马:八十年代中期产生了三个大的民间文化机构:以金观涛为主编的走向未来丛书编委会,以甘阳、刘小枫、王焱、苏国勋、赵越胜、周国平等为主力的文化:中国与世界丛书编委会,以汤一介、庞朴等为主力的中国文化书院编委会,您也是中国文化书院的主力。这三大文化机构的成立,可以说是文化热的标志。

李:我和三个文化机构都有联系,但都未深入参与。我既是中国文化书院的成员,也参与了走向未来丛书,主要是当时真正的主编经常来找我商量。《文化:中国与世界》创刊前也和我讨论过,这个名字还是我最后和他们确定的,但我没参加他们的活动。参加比较多的是中国文化书院的活动,常有雅聚,交往较密,相见略多。

当时有关中国文化书院的各种报道,也常常以汤一介、庞朴、李泽厚三人的名字出现。实际上我根本没与闻或过问任何大小院务,包括鲁军先生闹分裂那件书院特大事故,我当时也未闻未问、不知不晓,后来从同住一楼上下的庞朴处,才略悉一二。总之我是各处被邀列名,但从不管事。

我在书院只讲演两次,一次是讲中国智慧,首次提出实用理性乐感文化概念,一次是讲西体中用,这两次的讲演提纲后来铺衍成文发表了。印象最深的是,当时清华大学建筑系吴良镛教授,居然不计自己的身份地位,以普通学员报名来院听讲,使我大为惊讶,这在国外并不稀罕,但在论资排辈的敝中华却极为难得。这使我暗自佩服,认为颇值自己学习。

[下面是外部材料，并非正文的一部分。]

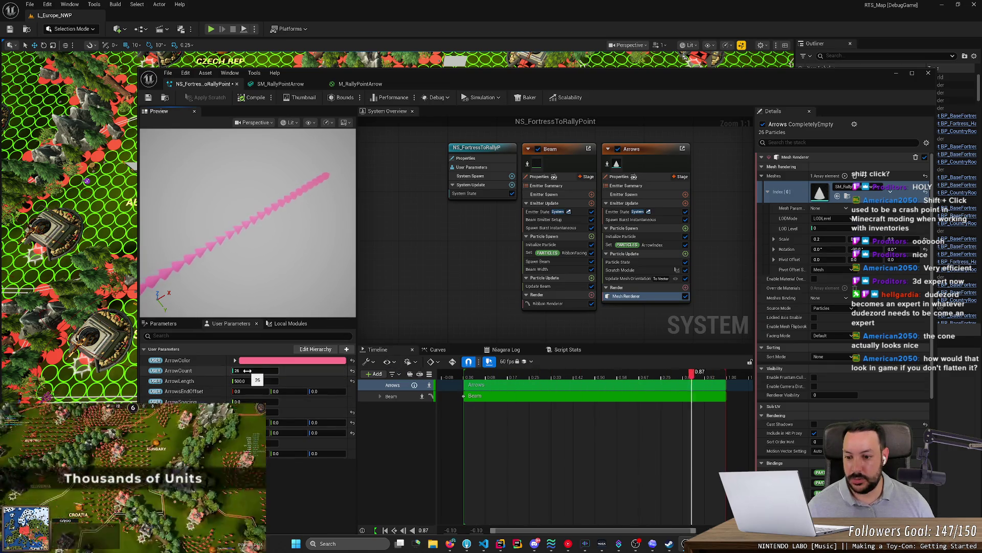
left_click_drag(245, 402, 268, 412)
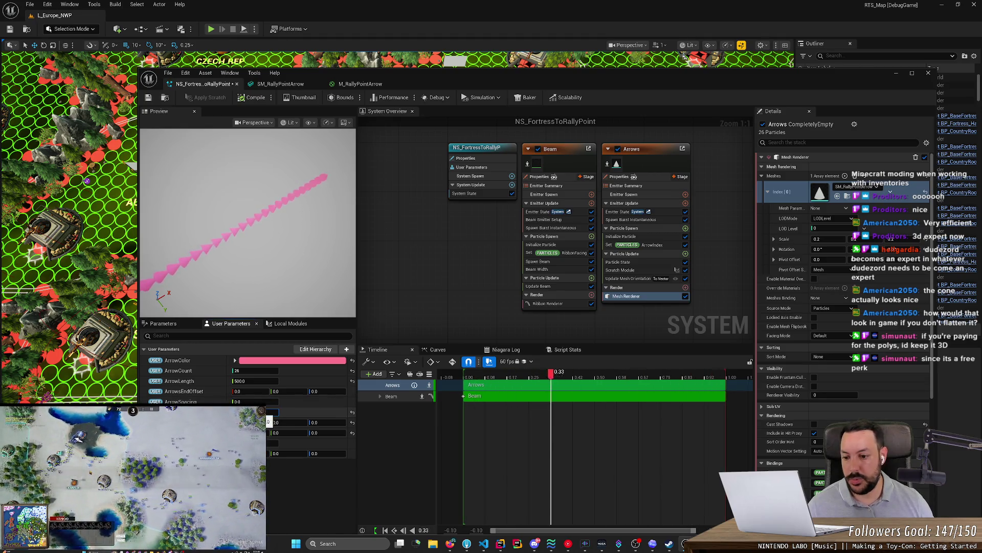
- Set ArrowColor back to near-white
left_click(266, 360)
left_click_drag(335, 353, 312, 371)
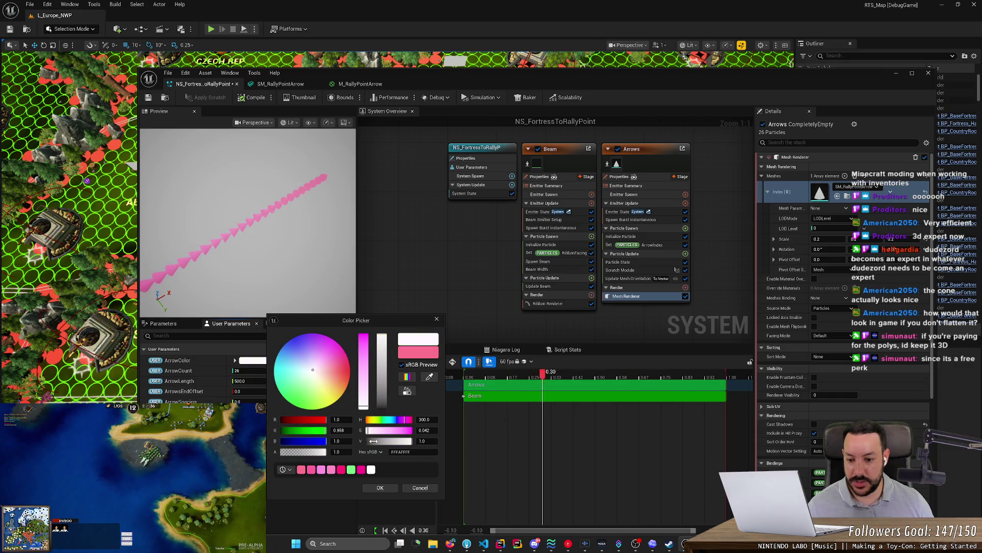
left_click(380, 488)
left_click(348, 88)
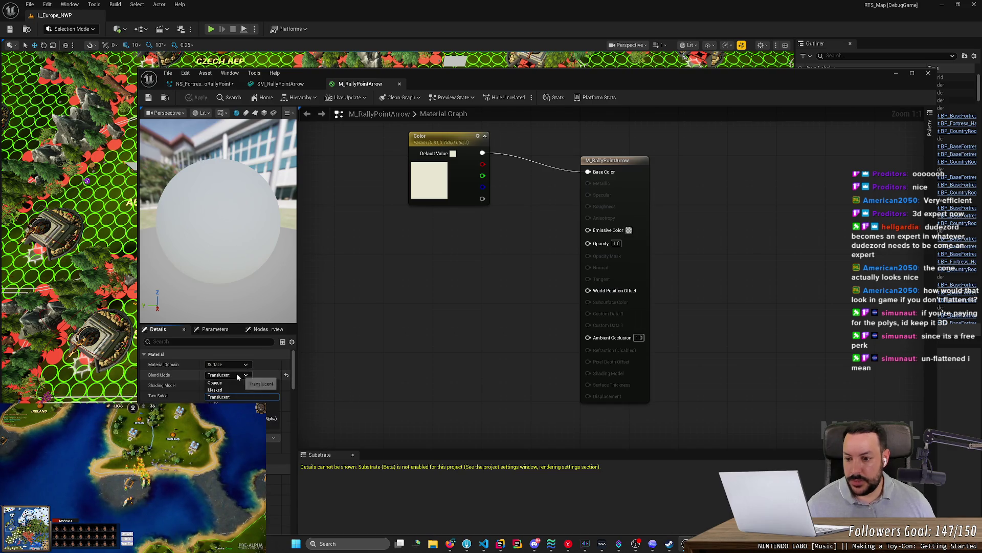
- Set M_RallyPointArrow to Unlit, wire Color into Emissive Color, and save it
left_click(238, 386)
left_click(220, 395)
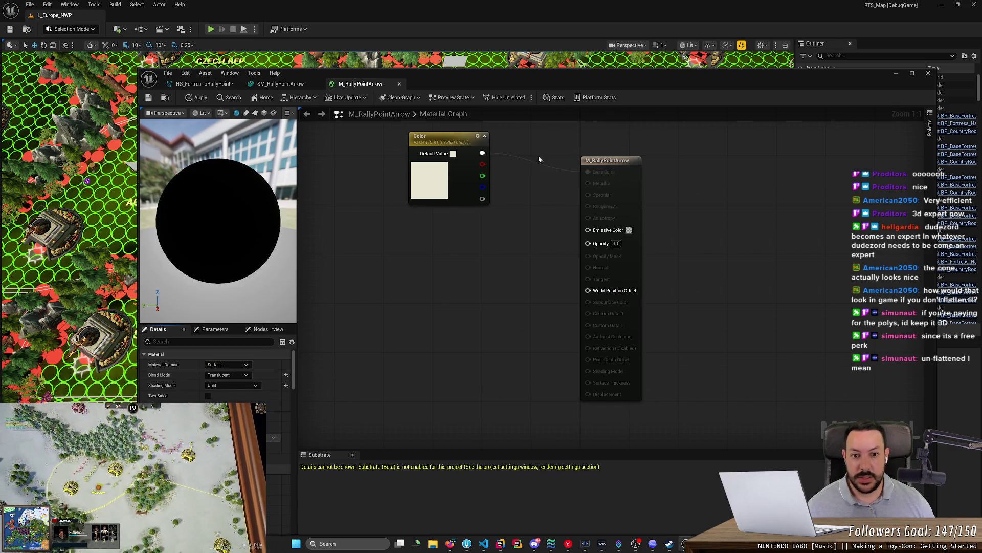
left_click_drag(483, 153, 588, 229)
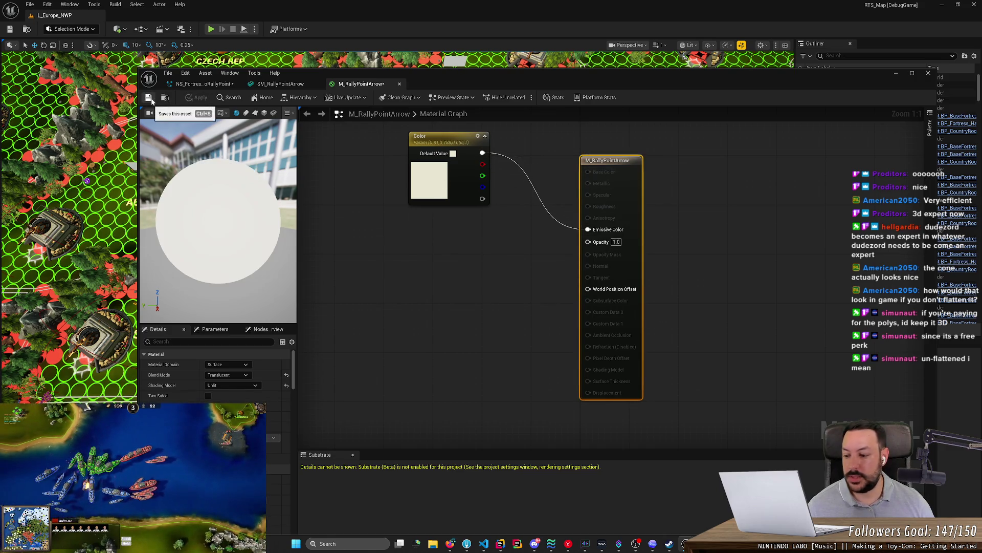
left_click(149, 98)
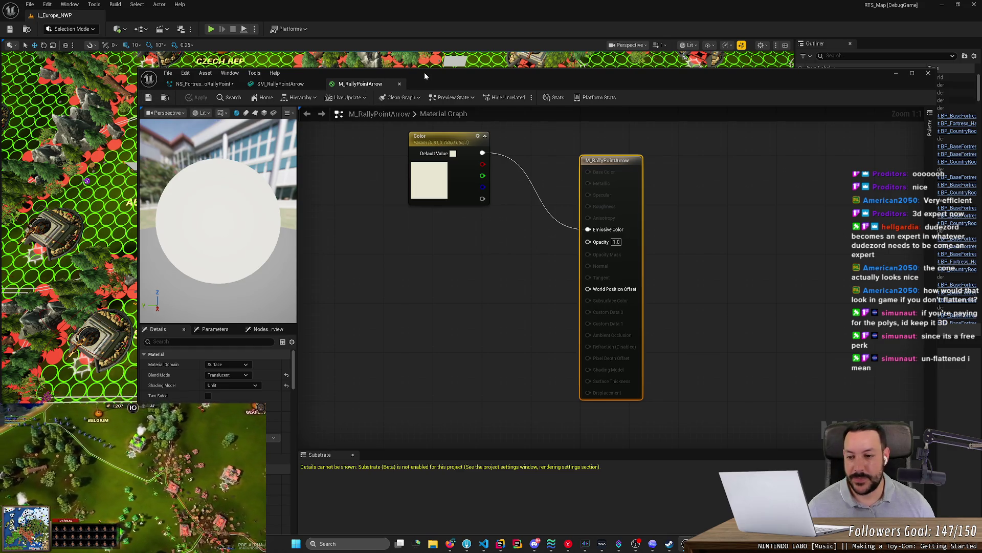
- Orbit the NS_FortressToRallyPoint preview around the arrow particles
left_click(202, 84)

马:其实,您对文化的关注很早。如《中国近代思想史论》中的许多话题都涉及了文化,后记说得很明白:之所以应该重视中国近代史的研究,也正是在于中国近百年来的许多规律、因素、传统、力量等,直到今天还在起着重要作用,特别是在意识形态方面。

李:我八十年代的康德书、思想史书、美学书,讲的全是过去,试图从中国的角度反思历史和文化,起点却出于对现实的思考,所谈的问题都或多或少与现实有关联。

反传统的文化热

马:当时的文化热很热闹,但您是有所批评的。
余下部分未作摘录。